▶ Tarea 1
Transcribe del texto sobre la segunda República española el tramo que va desde "En los calores" hasta "XIX |# 70|.".

▶ Texto para leer

3. La segunda República española

“El Fundador del Opus Dei”, biografía escrita por Andrés Vázquez de Prada

El 14 de marzo de 1931 anotaba don Josemaría este pensamiento: ¡Qué poco es una vida, para ofrecerla a Dios!... ¡Y si esa vida es de borrico..., ¡y de borrico sarnoso!! [...]. A pesar de todo, espero grandes cosas, dentro de este año de 1931 |# 65|.

Un mes más tarde, el 14 de abril, se proclamaba la segunda República en España. Suceso de gran resonancia histórica; ruidoso, más que grande. Y, por supuesto, no una de las grandes cosas que esperaba. Las grandes cosas perduran en el presente divino, mientras que el advenimiento de nuevos regímenes y revoluciones pasa pronto a constituir un eslabón muerto en la cadena de sucesos pretéritos.

Como consecuencia del resultado de las elecciones municipales celebradas el 12 de abril, el rey Alfonso XIII abandonó el trono y se exiló voluntariamente para evitar derramamiento de sangre. En medio de manifestaciones y bullanga callejera se constituyó un gobierno provisional, por amalgama de los partidos republicanos. El vacío dejado por el antiguo régimen lo llenaría una ola enardecida de fervores populares. La casi totalidad de los políticos alzados al poder eran enemigos declarados de la Iglesia, que pretendieron, apresuradamente, crear un Estado laicista |# 66|. De las elecciones generales del 28 de junio de 1931, en las que, en son de protesta, se abstuvieron de participar muchos católicos, salieron las Cortes Constituyentes que habían de elaborar la nueva Constitución. La mayoría de sus diputados eran socialistas, masones y radicales; sus sentimientos e ideologías, agresivamente anticatólicos |# 67|.

Se produjeron entretanto acontecimientos lamentables. El 11 de mayo ardían por todo Madrid conventos, iglesias y colegios de segunda enseñanza llevados por religiosos, con la pasiva complicidad de las autoridades y de la policía |# 68|. La primera iglesia en arder fue la casa profesa de los jesuitas, en la calle de la Flor. En vista de la actitud tolerante con los incendiarios adoptada por el gobierno en la capital de la nación, las capitales de provincia no quisieron ser menos. El vandalismo incendiario se propagó inmediatamente a otras muchas ciudades: Sevilla, Málaga, Valencia, Murcia, Alicante, Cádiz... |# 69|. Durante tres días, del 11 al 13 de mayo, ardieron 107 edificios religiosos, casi todos iglesias y conventos.

En los calores del verano debatieron las Cortes, sin pérdida de tiempo, un proyecto de Constitución que era fruto de un laicismo rabioso. Proyecto democráticamente incomprensible en un país de aplastante mayoría católica, pero en el que existía falta de formación cívico-religiosa y un fuerte odio anticlerical, como describiría más adelante el Fundador:

En aquella época —en 1928—, [...] a pesar del ambiente religioso, del fondo católico de mi patria, los hombres estaban bastante lejos de Dios. No se ocupaba nadie de ellos. Las mujeres tenían de ordinario un pietismo, casi siempre sin demasiado fundamento doctrinal. A los hombres les daba vergüenza ser piadosos. Se respiraba el aire de la Enciclopedia: y duraba el empujón triste del siglo XIX |# 70|.

▶ Tarea 2
Reproduce palabra por palabra el tramo de los registros de abajo que va desde su comienzo hasta la línea que contiene "Jetzt kaufen", con ambos extremos incluidos.

▶ Registros de datos
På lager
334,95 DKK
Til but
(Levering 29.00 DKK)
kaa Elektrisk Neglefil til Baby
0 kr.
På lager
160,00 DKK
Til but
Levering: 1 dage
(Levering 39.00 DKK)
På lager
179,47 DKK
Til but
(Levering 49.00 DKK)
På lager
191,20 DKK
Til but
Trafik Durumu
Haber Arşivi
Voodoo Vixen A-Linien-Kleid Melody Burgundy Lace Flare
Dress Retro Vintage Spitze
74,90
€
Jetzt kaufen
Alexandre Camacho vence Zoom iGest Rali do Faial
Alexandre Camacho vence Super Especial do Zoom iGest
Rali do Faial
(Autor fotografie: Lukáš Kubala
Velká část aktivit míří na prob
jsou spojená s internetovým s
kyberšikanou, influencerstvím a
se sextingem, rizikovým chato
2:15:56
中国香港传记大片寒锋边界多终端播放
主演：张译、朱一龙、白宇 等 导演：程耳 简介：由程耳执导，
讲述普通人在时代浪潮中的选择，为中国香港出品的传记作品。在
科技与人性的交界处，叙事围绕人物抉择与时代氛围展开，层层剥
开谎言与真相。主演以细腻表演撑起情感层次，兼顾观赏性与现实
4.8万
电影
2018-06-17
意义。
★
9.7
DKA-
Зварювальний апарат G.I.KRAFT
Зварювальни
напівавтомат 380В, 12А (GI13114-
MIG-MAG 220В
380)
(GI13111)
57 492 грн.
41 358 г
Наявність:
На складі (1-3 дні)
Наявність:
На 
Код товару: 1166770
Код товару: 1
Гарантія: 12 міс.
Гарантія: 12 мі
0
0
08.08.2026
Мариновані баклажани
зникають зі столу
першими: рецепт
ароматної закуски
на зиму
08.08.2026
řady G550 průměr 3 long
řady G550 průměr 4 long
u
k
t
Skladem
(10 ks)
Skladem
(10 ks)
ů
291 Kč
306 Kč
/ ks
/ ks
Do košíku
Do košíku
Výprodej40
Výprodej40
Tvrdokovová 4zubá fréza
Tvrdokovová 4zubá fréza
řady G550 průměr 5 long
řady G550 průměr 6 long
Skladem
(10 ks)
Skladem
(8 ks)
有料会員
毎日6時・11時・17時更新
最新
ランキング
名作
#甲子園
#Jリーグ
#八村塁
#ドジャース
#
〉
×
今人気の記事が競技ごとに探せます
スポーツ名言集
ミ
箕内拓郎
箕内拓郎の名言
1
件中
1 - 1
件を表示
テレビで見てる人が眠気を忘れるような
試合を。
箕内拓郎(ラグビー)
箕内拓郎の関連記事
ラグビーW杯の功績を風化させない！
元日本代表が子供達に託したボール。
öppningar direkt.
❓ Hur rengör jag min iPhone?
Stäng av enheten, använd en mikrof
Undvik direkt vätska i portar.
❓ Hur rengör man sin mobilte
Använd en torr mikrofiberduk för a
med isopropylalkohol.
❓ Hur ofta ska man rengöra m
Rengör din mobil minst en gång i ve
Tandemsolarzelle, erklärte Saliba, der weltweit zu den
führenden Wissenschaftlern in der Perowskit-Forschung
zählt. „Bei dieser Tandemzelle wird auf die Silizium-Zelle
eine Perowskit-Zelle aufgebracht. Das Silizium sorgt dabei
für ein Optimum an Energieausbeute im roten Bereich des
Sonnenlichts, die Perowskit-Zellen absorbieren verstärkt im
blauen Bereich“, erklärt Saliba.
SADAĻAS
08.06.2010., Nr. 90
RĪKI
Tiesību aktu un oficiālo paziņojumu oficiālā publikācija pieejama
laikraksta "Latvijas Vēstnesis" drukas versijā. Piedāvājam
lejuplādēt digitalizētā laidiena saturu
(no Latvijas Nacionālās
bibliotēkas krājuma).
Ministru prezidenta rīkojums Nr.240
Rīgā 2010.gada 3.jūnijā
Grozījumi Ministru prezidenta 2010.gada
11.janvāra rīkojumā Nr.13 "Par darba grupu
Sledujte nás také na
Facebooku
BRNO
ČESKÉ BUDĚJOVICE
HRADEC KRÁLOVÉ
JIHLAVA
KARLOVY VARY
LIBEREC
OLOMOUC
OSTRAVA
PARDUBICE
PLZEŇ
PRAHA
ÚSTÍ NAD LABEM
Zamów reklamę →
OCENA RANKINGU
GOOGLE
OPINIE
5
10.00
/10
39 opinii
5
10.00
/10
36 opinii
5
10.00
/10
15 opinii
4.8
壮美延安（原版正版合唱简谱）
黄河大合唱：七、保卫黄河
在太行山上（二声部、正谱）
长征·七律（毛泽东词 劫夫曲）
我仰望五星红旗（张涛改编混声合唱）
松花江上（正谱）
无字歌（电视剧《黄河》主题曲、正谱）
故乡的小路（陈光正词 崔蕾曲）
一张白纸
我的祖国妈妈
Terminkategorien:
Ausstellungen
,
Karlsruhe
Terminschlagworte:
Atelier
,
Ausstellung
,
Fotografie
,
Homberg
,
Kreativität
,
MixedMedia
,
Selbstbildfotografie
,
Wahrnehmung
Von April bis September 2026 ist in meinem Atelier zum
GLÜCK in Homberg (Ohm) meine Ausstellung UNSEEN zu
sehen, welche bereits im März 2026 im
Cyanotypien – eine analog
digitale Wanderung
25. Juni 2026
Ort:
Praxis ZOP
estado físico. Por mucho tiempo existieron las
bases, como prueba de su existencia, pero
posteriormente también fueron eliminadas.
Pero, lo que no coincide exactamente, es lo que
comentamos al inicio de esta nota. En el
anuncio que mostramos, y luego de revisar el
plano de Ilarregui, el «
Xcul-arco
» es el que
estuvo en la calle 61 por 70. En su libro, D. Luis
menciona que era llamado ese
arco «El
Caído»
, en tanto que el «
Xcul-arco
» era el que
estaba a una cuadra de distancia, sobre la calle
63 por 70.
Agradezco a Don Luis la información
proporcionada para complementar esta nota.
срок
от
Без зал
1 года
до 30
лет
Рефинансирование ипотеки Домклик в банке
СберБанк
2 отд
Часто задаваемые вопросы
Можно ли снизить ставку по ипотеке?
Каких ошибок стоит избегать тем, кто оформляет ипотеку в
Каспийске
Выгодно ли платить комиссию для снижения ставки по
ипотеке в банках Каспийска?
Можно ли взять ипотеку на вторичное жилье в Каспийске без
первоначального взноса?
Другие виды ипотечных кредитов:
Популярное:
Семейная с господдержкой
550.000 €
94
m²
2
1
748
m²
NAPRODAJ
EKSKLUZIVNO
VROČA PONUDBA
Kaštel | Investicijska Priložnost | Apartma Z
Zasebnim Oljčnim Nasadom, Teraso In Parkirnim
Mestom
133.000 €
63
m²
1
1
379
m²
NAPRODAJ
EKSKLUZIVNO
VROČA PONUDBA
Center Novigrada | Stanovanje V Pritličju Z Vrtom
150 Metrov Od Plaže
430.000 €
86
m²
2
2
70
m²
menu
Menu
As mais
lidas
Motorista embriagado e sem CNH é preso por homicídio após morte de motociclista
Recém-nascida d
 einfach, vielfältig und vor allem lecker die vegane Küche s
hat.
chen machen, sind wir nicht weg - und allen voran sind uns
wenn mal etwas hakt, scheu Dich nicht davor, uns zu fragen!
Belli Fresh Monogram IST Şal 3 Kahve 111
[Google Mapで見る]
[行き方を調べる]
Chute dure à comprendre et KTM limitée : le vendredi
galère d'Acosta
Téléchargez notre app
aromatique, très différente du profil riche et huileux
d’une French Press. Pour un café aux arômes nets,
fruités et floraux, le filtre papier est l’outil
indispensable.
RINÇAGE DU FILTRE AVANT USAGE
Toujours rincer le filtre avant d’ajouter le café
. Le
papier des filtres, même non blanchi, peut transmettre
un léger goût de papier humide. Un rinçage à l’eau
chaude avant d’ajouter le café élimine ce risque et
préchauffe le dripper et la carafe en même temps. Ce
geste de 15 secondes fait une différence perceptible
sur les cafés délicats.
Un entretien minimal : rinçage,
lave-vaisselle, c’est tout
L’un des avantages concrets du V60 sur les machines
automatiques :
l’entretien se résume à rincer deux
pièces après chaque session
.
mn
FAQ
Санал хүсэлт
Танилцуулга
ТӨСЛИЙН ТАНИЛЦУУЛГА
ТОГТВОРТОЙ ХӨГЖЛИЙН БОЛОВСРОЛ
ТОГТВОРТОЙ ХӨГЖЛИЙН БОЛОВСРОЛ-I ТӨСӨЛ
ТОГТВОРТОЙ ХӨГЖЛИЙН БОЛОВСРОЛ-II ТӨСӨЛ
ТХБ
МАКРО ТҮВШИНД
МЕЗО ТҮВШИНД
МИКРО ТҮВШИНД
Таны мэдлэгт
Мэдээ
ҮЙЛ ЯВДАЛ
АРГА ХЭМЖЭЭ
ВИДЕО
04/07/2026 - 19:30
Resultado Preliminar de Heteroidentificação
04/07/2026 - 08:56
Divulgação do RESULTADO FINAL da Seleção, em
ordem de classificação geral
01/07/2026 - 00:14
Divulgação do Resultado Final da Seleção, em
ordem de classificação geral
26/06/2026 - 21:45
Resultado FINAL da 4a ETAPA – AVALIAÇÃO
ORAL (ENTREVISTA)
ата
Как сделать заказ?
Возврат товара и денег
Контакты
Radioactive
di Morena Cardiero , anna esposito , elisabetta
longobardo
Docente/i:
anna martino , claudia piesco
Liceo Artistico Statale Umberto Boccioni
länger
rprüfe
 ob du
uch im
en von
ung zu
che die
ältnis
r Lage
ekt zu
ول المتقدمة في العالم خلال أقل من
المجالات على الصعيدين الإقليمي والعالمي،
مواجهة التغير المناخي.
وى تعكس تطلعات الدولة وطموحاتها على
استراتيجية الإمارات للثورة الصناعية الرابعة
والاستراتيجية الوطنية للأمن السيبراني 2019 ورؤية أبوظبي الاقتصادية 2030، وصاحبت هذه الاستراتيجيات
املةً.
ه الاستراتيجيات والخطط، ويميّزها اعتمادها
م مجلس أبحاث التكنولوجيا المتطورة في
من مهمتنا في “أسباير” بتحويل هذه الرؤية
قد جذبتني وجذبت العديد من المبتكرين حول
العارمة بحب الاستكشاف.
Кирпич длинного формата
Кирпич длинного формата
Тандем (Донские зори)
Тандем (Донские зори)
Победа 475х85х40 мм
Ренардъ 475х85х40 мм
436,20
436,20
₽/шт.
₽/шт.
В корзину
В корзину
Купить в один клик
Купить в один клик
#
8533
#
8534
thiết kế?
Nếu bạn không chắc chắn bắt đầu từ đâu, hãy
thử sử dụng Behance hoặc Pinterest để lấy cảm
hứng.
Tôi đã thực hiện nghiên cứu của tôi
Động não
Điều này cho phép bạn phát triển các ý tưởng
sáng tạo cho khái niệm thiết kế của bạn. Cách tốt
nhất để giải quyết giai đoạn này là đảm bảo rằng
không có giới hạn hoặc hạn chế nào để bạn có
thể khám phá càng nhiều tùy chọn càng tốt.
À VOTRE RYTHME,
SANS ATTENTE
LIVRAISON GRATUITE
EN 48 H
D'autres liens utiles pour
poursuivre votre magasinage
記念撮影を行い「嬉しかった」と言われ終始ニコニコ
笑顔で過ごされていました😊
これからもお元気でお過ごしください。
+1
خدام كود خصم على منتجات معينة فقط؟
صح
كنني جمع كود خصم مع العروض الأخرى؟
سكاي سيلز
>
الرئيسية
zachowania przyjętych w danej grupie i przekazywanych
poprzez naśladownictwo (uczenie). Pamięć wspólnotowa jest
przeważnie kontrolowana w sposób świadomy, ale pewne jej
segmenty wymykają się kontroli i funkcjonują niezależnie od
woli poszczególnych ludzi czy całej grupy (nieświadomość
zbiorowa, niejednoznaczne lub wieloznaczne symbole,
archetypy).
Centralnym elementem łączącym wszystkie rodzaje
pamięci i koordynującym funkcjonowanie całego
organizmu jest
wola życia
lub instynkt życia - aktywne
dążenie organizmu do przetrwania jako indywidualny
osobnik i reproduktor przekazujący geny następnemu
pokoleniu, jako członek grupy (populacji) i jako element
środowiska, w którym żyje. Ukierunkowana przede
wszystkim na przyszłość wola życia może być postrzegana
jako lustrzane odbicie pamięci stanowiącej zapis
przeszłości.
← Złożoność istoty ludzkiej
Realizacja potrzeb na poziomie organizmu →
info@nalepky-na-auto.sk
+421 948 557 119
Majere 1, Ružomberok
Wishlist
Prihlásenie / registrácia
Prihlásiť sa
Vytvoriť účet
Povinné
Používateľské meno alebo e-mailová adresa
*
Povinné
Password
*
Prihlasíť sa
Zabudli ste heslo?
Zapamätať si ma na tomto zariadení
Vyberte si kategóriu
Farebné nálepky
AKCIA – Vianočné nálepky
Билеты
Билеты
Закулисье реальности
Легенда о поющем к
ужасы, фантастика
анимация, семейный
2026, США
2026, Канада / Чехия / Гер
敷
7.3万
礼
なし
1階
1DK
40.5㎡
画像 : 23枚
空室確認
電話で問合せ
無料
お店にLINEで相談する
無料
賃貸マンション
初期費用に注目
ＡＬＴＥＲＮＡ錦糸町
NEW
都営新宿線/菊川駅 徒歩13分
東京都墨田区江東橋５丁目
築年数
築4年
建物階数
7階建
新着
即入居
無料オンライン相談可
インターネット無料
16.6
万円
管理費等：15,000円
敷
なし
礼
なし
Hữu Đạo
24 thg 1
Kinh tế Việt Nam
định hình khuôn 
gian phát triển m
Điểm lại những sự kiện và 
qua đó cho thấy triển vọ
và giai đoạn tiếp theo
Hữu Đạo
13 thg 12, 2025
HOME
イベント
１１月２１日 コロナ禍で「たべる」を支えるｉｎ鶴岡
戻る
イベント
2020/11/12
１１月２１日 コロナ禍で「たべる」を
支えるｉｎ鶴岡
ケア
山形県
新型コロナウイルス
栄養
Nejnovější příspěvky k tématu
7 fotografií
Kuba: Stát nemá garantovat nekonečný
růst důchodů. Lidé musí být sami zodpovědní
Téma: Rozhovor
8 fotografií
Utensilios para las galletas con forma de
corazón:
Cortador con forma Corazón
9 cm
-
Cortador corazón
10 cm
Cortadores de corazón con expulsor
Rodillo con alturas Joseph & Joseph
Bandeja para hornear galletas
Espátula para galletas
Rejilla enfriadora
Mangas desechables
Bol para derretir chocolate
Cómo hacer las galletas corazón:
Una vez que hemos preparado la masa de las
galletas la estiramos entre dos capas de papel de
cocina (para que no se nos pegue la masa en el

▶ Respuesta 1
En los calores del verano debatieron las Cortes, sin pérdida de tiempo, un proyecto de Constitución que era fruto de un laicismo rabioso. Proyecto democráticamente incomprensible en un país de aplastante mayoría católica, pero en el que existía falta de formación cívico-religiosa y un fuerte odio anticlerical, como describiría más adelante el Fundador:

En aquella época —en 1928—, [...] a pesar del ambiente religioso, del fondo católico de mi patria, los hombres estaban bastante lejos de Dios. No se ocupaba nadie de ellos. Las mujeres tenían de ordinario un pietismo, casi siempre sin demasiado fundamento doctrinal. A los hombres les daba vergüenza ser piadosos. Se respiraba el aire de la Enciclopedia: y duraba el empujón triste del siglo XIX |# 70|.

▶ Respuesta 2
På lager
334,95 DKK
Til but
(Levering 29.00 DKK)
kaa Elektrisk Neglefil til Baby
0 kr.
På lager
160,00 DKK
Til but
Levering: 1 dage
(Levering 39.00 DKK)
På lager
179,47 DKK
Til but
(Levering 49.00 DKK)
På lager
191,20 DKK
Til but
Trafik Durumu
Haber Arşivi
Voodoo Vixen A-Linien-Kleid Melody Burgundy Lace Flare
Dress Retro Vintage Spitze
74,90
€
Jetzt kaufen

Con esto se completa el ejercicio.